If we draw a free-body diagram of this element in equilibrium, we will have acting the forces shown; a force \(p\,d A\) acting vertically downward on the top of the element, an upward force \((p+d p) d A\) acting on the bottom of the element, and a gravity force equal to the weight of the fluid in the element.

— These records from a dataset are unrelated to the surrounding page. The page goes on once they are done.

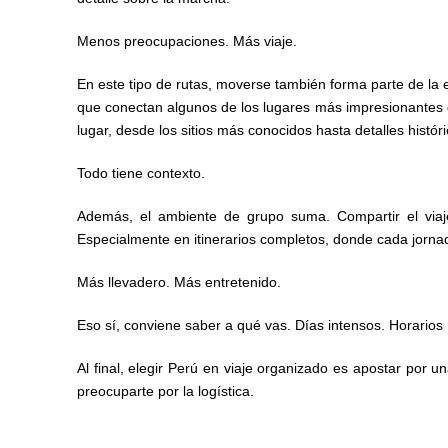
Menos preocupaciones. Más viaje.
En este tipo de rutas, moverse también forma parte de la 
que conectan algunos de los lugares más impresionantes de
lugar, desde los sitios más conocidos hasta detalles hist
Todo tiene contexto.
Además, el ambiente de grupo suma. Compartir el viaj
Especialmente en itinerarios completos, donde cada jornad
Más llevadero. Más entretenido.
Eso sí, conviene saber a qué vas. Días intensos. Horarios
Al final, elegir Perú en viaje organizado es apostar por 
preocuparte por la logística.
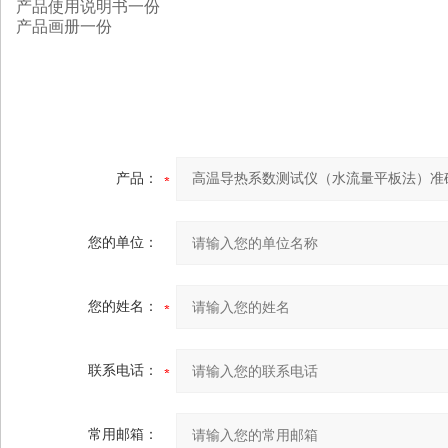
产品使用说明书一份
产品画册一份
产品：
您的单位：
您的姓名：
联系电话：
常用邮箱：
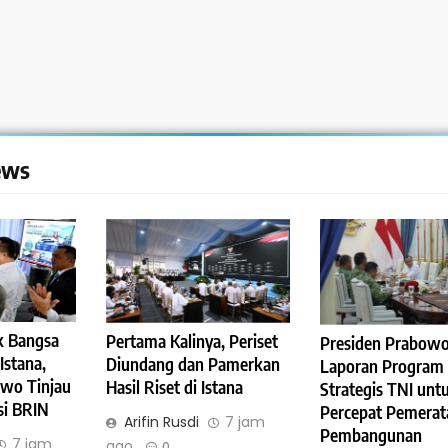
ews
k Bangsa
Pertama Kalinya, Periset
Presiden Prabowo
Istana,
Diundang dan Pamerkan
Laporan Program
owo Tinjau
Hasil Riset di Istana
Strategis TNI unt
si BRIN
Percepat Pemerat
Arifin Rusdi
7 jam
Pembangunan
7 jam
ago
0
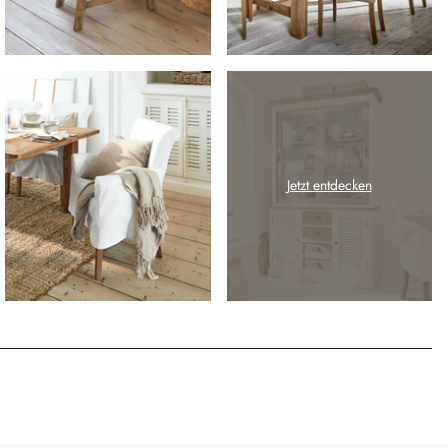
Jetzt entdecken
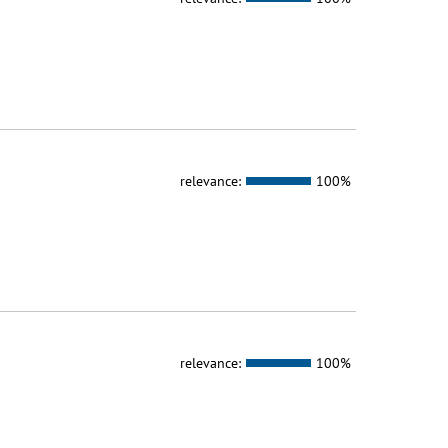
relevance:
100%
relevance:
100%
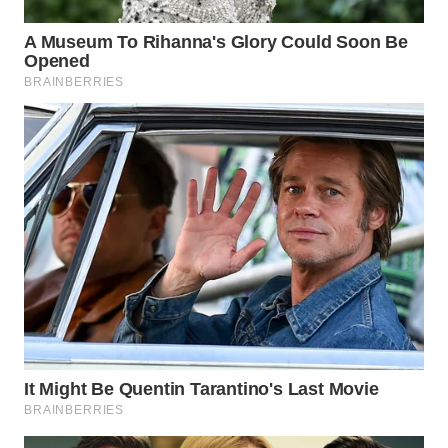
WN
SUMEDANG
WN
CIANJUR
WN
KEPULAUAN
SERIBU
WN
TANGERANG
WN
BINJAI
WN
CIREBON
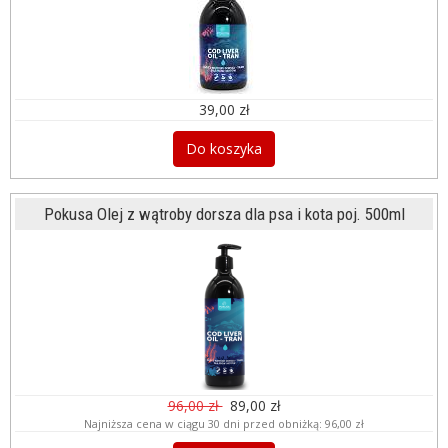
39,00 zł
Do koszyka
Pokusa Olej z wątroby dorsza dla psa i kota poj. 500ml
96,00 zł
89,00 zł
Najniższa cena w ciągu 30 dni przed obniżką:
96,00 zł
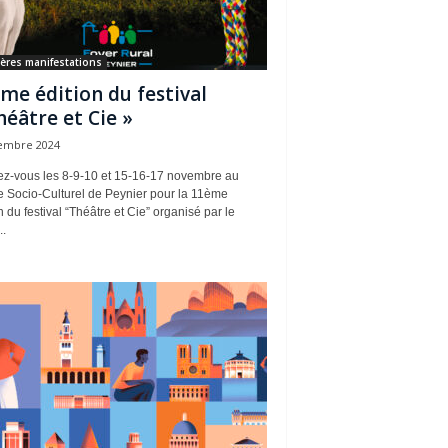
ères manifestations
me édition du festival
héâtre et Cie »
embre 2024
z-vous les 8-9-10 et 15-16-17 novembre au
e Socio-Culturel de Peynier pour la 11ème
n du festival “Théâtre et Cie” organisé par le
..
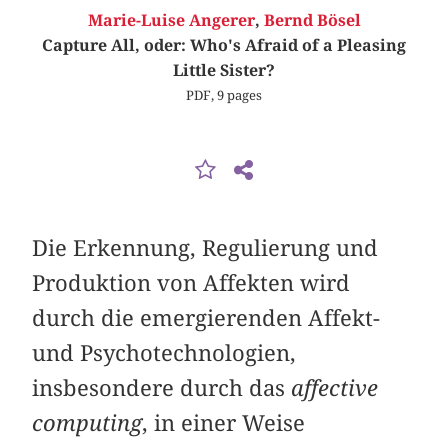
Marie-Luise Angerer
,
Bernd Bösel
Capture All, oder: Who's Afraid of a Pleasing
Little Sister?
PDF, 9 pages
Die Erkennung, Regulierung und
Produktion von Affekten wird
durch die emergierenden Affekt-
und Psychotechnologien,
insbesondere durch das
affective
computing
, in einer Weise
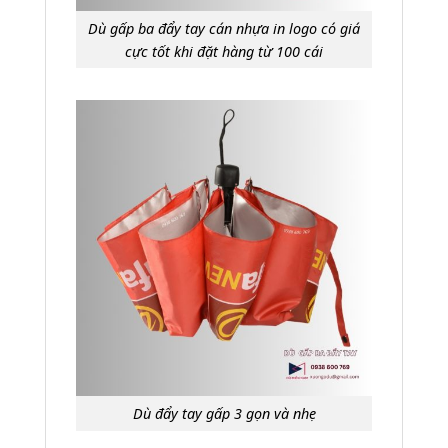
Dù gấp ba đẩy tay cán nhựa in logo có giá
cực tốt khi đặt hàng từ 100 cái
Dù đẩy tay gấp 3 gọn và nhẹ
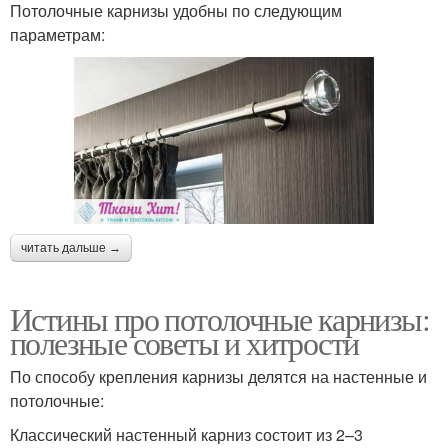
Потолочные карнизы удобны по следующим
параметрам:
читать дальше →
Истины про потолочные карнизы:
полезные советы и хитрости
По способу крепления карнизы делятся на настенные и
потолочные:
Классический настенный карниз состоит из 2–3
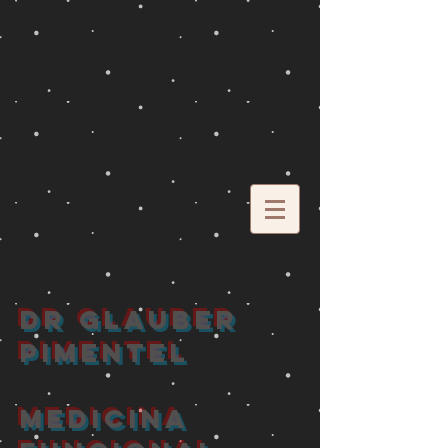
DR GLAUBER
PIMENTEL
MEDICINA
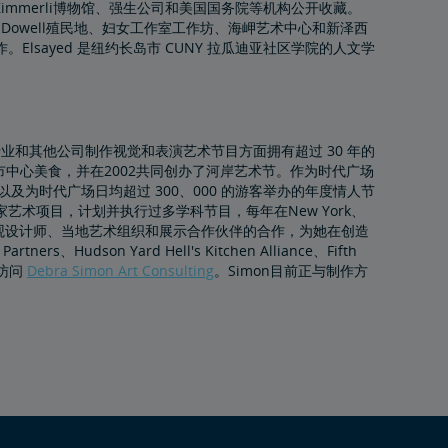
馆、Zimmerli博物馆、强生公司和美国国务院等机构公开收藏。
作坊、MacDowell殖民地、妇女工作室工作坊、海岬艺术中心和新泽西
sayed 是纽约长岛市 CUNY 拉瓜迪亚社区学院的人文学
产行业和其他公司制作视觉和表演艺术节目方面拥有超过 30 年的
乐会，市中心美食，并在2002共同创办了河岸艺术节。作为时代广场
t，以及为时代广场日均超过 300、000 的游客举办的年度情人节
一个国家艺术项目，计划并执行过多学科节目，每年在New York、
建筑师、景观设计师、当地艺术组织和展示合作伙伴的合作，为她在创造
dson Yard Hell's Kitchen Alliance、Fifth
，请访问
Debra Simon Art Consulting
。Simon目前正与制作方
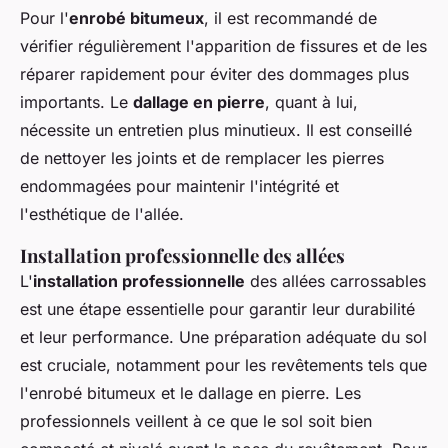
Pour l'
enrobé bitumeux
, il est recommandé de
vérifier régulièrement l'apparition de fissures et de les
réparer rapidement pour éviter des dommages plus
importants. Le
dallage en pierre
, quant à lui,
nécessite un entretien plus minutieux. Il est conseillé
de nettoyer les joints et de remplacer les pierres
endommagées pour maintenir l'intégrité et
l'esthétique de l'allée.
Installation professionnelle des allées
L'
installation professionnelle
des allées carrossables
est une étape essentielle pour garantir leur durabilité
et leur performance. Une préparation adéquate du sol
est cruciale, notamment pour les revêtements tels que
l'enrobé bitumeux et le dallage en pierre. Les
professionnels veillent à ce que le sol soit bien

Using the notation:

\(\rho=\) the density of the fluid \(=\) the mass per unit volume \(\gamma=\rho g=\) the specific weight of the fluid \(=\) the weight per unit volume, where \(g\) is the acceleration of gravity

the weight of the fluid in the element is: \[ \gamma\, dA\,dh. \] For equilibrium, we have: \[ \begin{gathered} \sum F_{y}=0=(p+d p)\,d A-p\,d A-\gamma\, d A\, d h \\ d p-\gamma\,d h=0 \\ \frac{d p}{d h}=\gamma \end{gathered} \] From this relationship we can determine the variation of pressure with depth in an incompressible fluid, for which \(\gamma\) is a constant: \[ \begin{aligned} \int_{p_{1}}^{p_{1}} d p & =\gamma \int_{n_{1}}^{h_{2}} d h \\ \left(p_{2}-p_{1}\right) & =\gamma\left(h_{2}-h_{1}\right) \end{aligned} \] hence the difference in pressure at two points varies directly with the difference in the depth of the two points.